*** Begin section ***

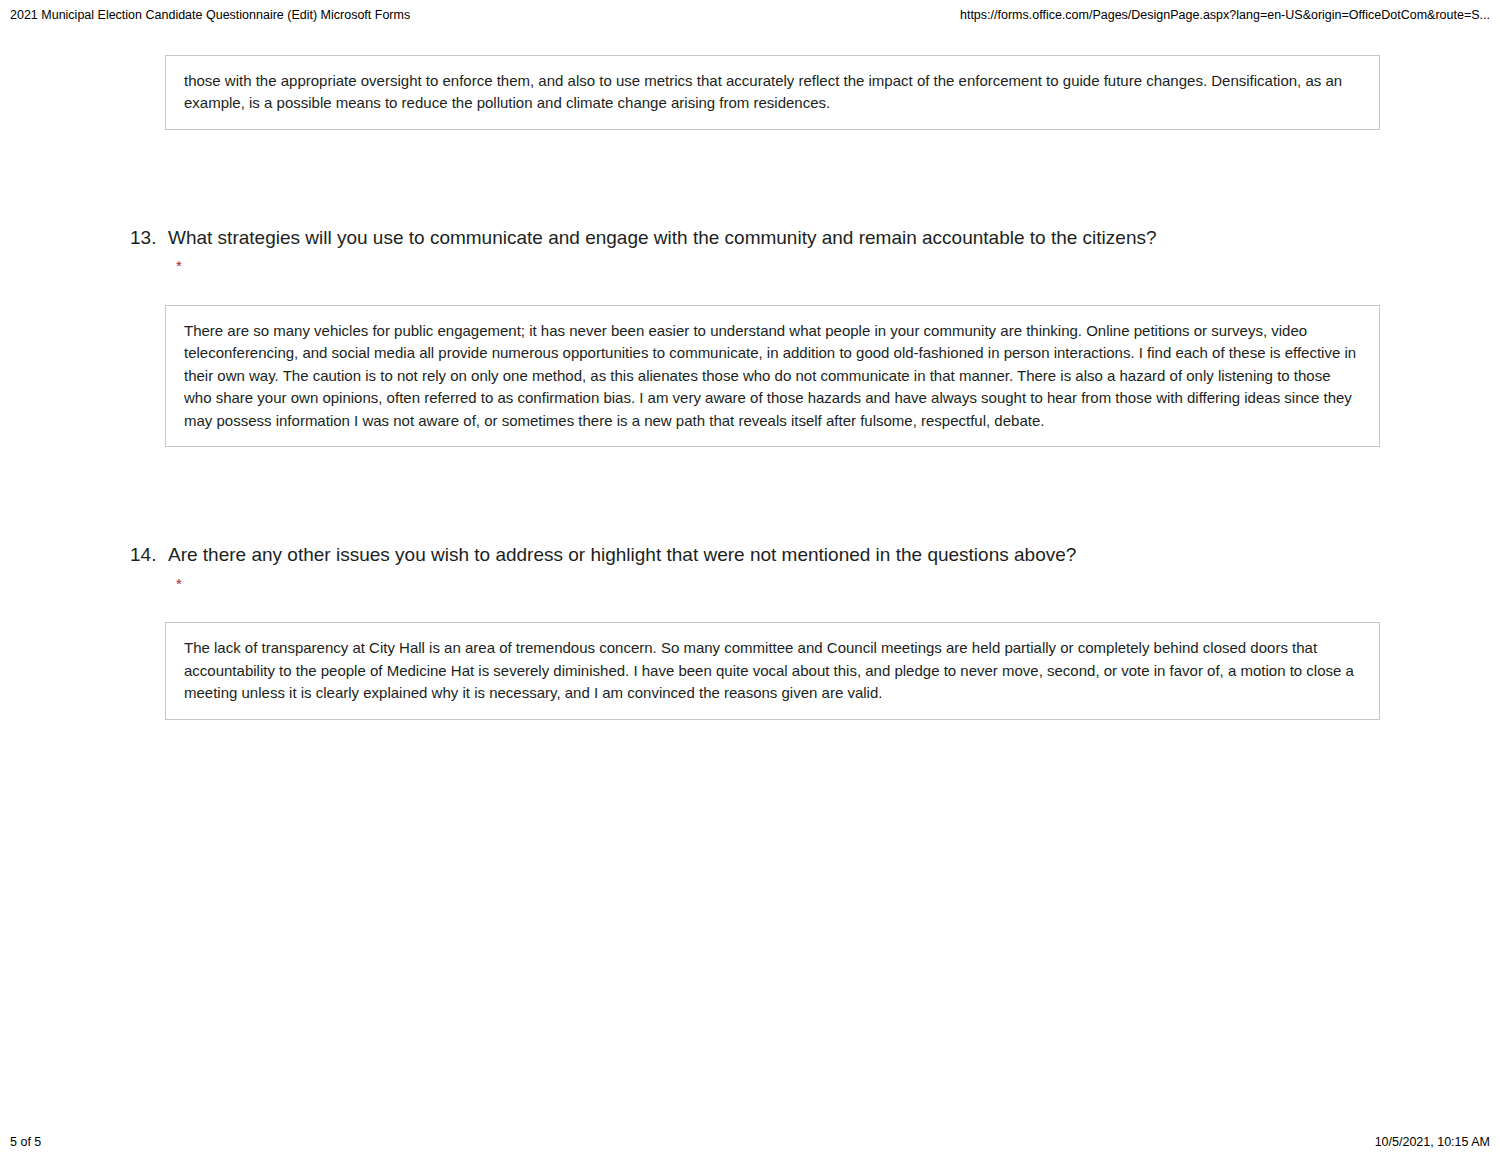2021 Municipal Election Candidate Questionnaire (Edit) Microsoft Forms
https://forms.office.com/Pages/DesignPage.aspx?lang=en-US&origin=OfficeDotCom&route=S...
those with the appropriate oversight to enforce them, and also to use metrics that accurately reflect the impact of the enforcement to guide future changes. Densification, as an example, is a possible means to reduce the pollution and climate change arising from residences.
13. What strategies will you use to communicate and engage with the community and remain accountable to the citizens? *
There are so many vehicles for public engagement; it has never been easier to understand what people in your community are thinking. Online petitions or surveys, video teleconferencing, and social media all provide numerous opportunities to communicate, in addition to good old-fashioned in person interactions. I find each of these is effective in their own way. The caution is to not rely on only one method, as this alienates those who do not communicate in that manner. There is also a hazard of only listening to those who share your own opinions, often referred to as confirmation bias. I am very aware of those hazards and have always sought to hear from those with differing ideas since they may possess information I was not aware of, or sometimes there is a new path that reveals itself after fulsome, respectful, debate.
14. Are there any other issues you wish to address or highlight that were not mentioned in the questions above? *
The lack of transparency at City Hall is an area of tremendous concern. So many committee and Council meetings are held partially or completely behind closed doors that accountability to the people of Medicine Hat is severely diminished. I have been quite vocal about this, and pledge to never move, second, or vote in favor of, a motion to close a meeting unless it is clearly explained why it is necessary, and I am convinced the reasons given are valid.
5 of 5
10/5/2021, 10:15 AM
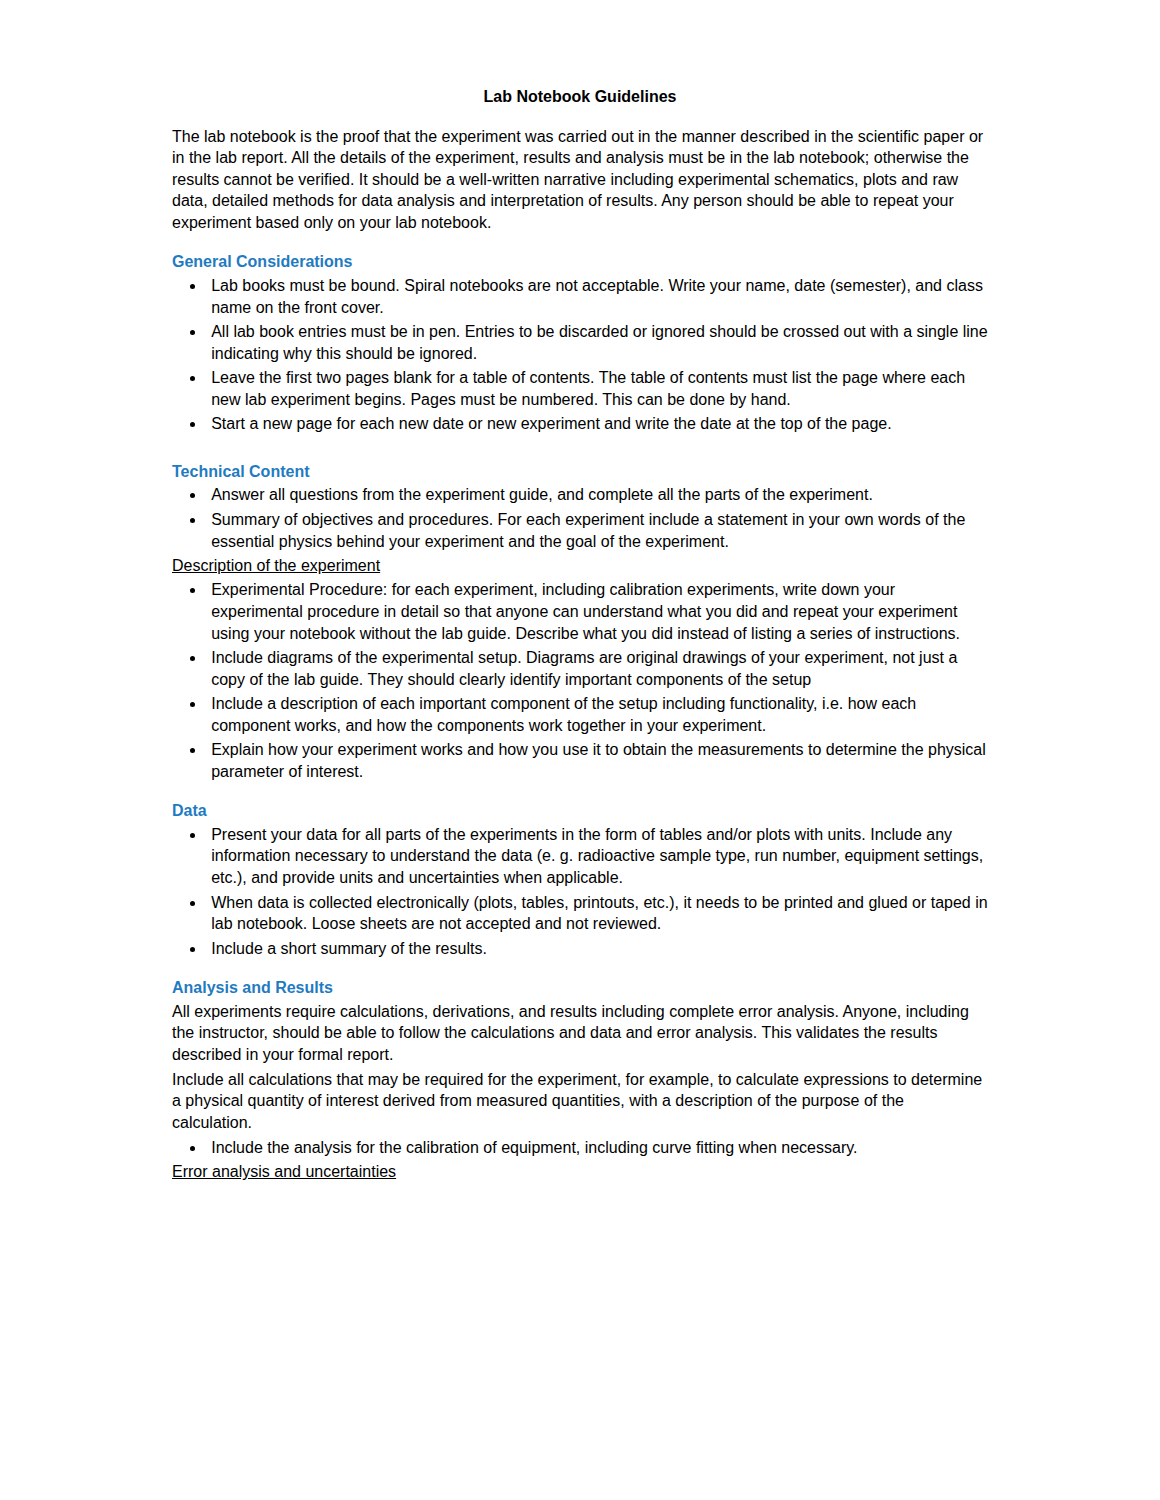Lab Notebook Guidelines
The lab notebook is the proof that the experiment was carried out in the manner described in the scientific paper or in the lab report. All the details of the experiment, results and analysis must be in the lab notebook; otherwise the results cannot be verified. It should be a well-written narrative including experimental schematics, plots and raw data, detailed methods for data analysis and interpretation of results. Any person should be able to repeat your experiment based only on your lab notebook.
General Considerations
Lab books must be bound. Spiral notebooks are not acceptable. Write your name, date (semester), and class name on the front cover.
All lab book entries must be in pen. Entries to be discarded or ignored should be crossed out with a single line indicating why this should be ignored.
Leave the first two pages blank for a table of contents. The table of contents must list the page where each new lab experiment begins. Pages must be numbered. This can be done by hand.
Start a new page for each new date or new experiment and write the date at the top of the page.
Technical Content
Answer all questions from the experiment guide, and complete all the parts of the experiment.
Summary of objectives and procedures. For each experiment include a statement in your own words of the essential physics behind your experiment and the goal of the experiment.
Description of the experiment
Experimental Procedure: for each experiment, including calibration experiments, write down your experimental procedure in detail so that anyone can understand what you did and repeat your experiment using your notebook without the lab guide. Describe what you did instead of listing a series of instructions.
Include diagrams of the experimental setup. Diagrams are original drawings of your experiment, not just a copy of the lab guide. They should clearly identify important components of the setup
Include a description of each important component of the setup including functionality, i.e. how each component works, and how the components work together in your experiment.
Explain how your experiment works and how you use it to obtain the measurements to determine the physical parameter of interest.
Data
Present your data for all parts of the experiments in the form of tables and/or plots with units. Include any information necessary to understand the data (e. g. radioactive sample type, run number, equipment settings, etc.), and provide units and uncertainties when applicable.
When data is collected electronically (plots, tables, printouts, etc.), it needs to be printed and glued or taped in lab notebook. Loose sheets are not accepted and not reviewed.
Include a short summary of the results.
Analysis and Results
All experiments require calculations, derivations, and results including complete error analysis. Anyone, including the instructor, should be able to follow the calculations and data and error analysis. This validates the results described in your formal report.
Include all calculations that may be required for the experiment, for example, to calculate expressions to determine a physical quantity of interest derived from measured quantities, with a description of the purpose of the calculation.
Include the analysis for the calibration of equipment, including curve fitting when necessary.
Error analysis and uncertainties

*** End section ***

_Task description_
Exactness is what counts here: copy each entry as given and omit its pictures.

_Solution below_
2021 Municipal Election Candidate Questionnaire (Edit) Microsoft Forms
https://forms.office.com/Pages/DesignPage.aspx?lang=en-US&origin=OfficeDotCom&route=S...
those with the appropriate oversight to enforce them, and also to use metrics that accurately reflect the impact of the enforcement to guide future changes. Densification, as an example, is a possible means to reduce the pollution and climate change arising from residences.
13. What strategies will you use to communicate and engage with the community and remain accountable to the citizens? *
There are so many vehicles for public engagement; it has never been easier to understand what people in your community are thinking. Online petitions or surveys, video teleconferencing, and social media all provide numerous opportunities to communicate, in addition to good old-fashioned in person interactions. I find each of these is effective in their own way. The caution is to not rely on only one method, as this alienates those who do not communicate in that manner. There is also a hazard of only listening to those who share your own opinions, often referred to as confirmation bias. I am very aware of those hazards and have always sought to hear from those with differing ideas since they may possess information I was not aware of, or sometimes there is a new path that reveals itself after fulsome, respectful, debate.
14. Are there any other issues you wish to address or highlight that were not mentioned in the questions above? *
The lack of transparency at City Hall is an area of tremendous concern. So many committee and Council meetings are held partially or completely behind closed doors that accountability to the people of Medicine Hat is severely diminished. I have been quite vocal about this, and pledge to never move, second, or vote in favor of, a motion to close a meeting unless it is clearly explained why it is necessary, and I am convinced the reasons given are valid.
5 of 5
10/5/2021, 10:15 AM
Lab Notebook Guidelines
The lab notebook is the proof that the experiment was carried out in the manner described in the scientific paper or in the lab report. All the details of the experiment, results and analysis must be in the lab notebook; otherwise the results cannot be verified. It should be a well-written narrative including experimental schematics, plots and raw data, detailed methods for data analysis and interpretation of results. Any person should be able to repeat your experiment based only on your lab notebook.
General Considerations
Lab books must be bound. Spiral notebooks are not acceptable. Write your name, date (semester), and class name on the front cover.
All lab book entries must be in pen. Entries to be discarded or ignored should be crossed out with a single line indicating why this should be ignored.
Leave the first two pages blank for a table of contents. The table of contents must list the page where each new lab experiment begins. Pages must be numbered. This can be done by hand.
Start a new page for each new date or new experiment and write the date at the top of the page.
Technical Content
Answer all questions from the experiment guide, and complete all the parts of the experiment.
Summary of objectives and procedures. For each experiment include a statement in your own words of the essential physics behind your experiment and the goal of the experiment.
Description of the experiment
Experimental Procedure: for each experiment, including calibration experiments, write down your experimental procedure in detail so that anyone can understand what you did and repeat your experiment using your notebook without the lab guide. Describe what you did instead of listing a series of instructions.
Include diagrams of the experimental setup. Diagrams are original drawings of your experiment, not just a copy of the lab guide. They should clearly identify important components of the setup
Include a description of each important component of the setup including functionality, i.e. how each component works, and how the components work together in your experiment.
Explain how your experiment works and how you use it to obtain the measurements to determine the physical parameter of interest.
Data
Present your data for all parts of the experiments in the form of tables and/or plots with units. Include any information necessary to understand the data (e. g. radioactive sample type, run number, equipment settings, etc.), and provide units and uncertainties when applicable.
When data is collected electronically (plots, tables, printouts, etc.), it needs to be printed and glued or taped in lab notebook. Loose sheets are not accepted and not reviewed.
Include a short summary of the results.
Analysis and Results
All experiments require calculations, derivations, and results including complete error analysis. Anyone, including the instructor, should be able to follow the calculations and data and error analysis. This validates the results described in your formal report.
Include all calculations that may be required for the experiment, for example, to calculate expressions to determine a physical quantity of interest derived from measured quantities, with a description of the purpose of the calculation.
Include the analysis for the calibration of equipment, including curve fitting when necessary.
Error analysis and uncertainties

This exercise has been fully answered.